(Transcribed page contents)
BEGIN

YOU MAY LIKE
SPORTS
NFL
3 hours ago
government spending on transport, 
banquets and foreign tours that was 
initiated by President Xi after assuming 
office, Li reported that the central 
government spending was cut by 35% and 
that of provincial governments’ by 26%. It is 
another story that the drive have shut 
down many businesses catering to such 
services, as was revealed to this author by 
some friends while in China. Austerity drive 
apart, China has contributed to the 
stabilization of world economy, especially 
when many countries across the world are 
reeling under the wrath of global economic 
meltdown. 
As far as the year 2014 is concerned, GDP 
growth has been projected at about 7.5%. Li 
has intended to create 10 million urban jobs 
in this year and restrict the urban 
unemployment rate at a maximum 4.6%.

END

● **What this task involves**
Format every line of the records above as a Markdown table with the columns Row and Content, giving each line a row number and omitting any blank lines.

● **Exercise solution**
| Row | Content |
|---|---|
| 1 | YOU MAY LIKE |
| 2 | SPORTS |
| 3 | NFL |
| 4 | 3 hours ago |
| 5 | government spending on transport,  |
| 6 | banquets and foreign tours that was  |
| 7 | initiated by President Xi after assuming  |
| 8 | office, Li reported that the central  |
| 9 | government spending was cut by 35% and  |
| 10 | that of provincial governments’ by 26%. It is  |
| 11 | another story that the drive have shut  |
| 12 | down many businesses catering to such  |
| 13 | services, as was revealed to this author by  |
| 14 | some friends while in China. Austerity drive  |
| 15 | apart, China has contributed to the  |
| 16 | stabilization of world economy, especially  |
| 17 | when many countries across the world are  |
| 18 | reeling under the wrath of global economic  |
| 19 | meltdown.  |
| 20 | As far as the year 2014 is concerned, GDP  |
| 21 | growth has been projected at about 7.5%. Li  |
| 22 | has intended to create 10 million urban jobs  |
| 23 | in this year and restrict the urban  |
| 24 | unemployment rate at a maximum 4.6%. |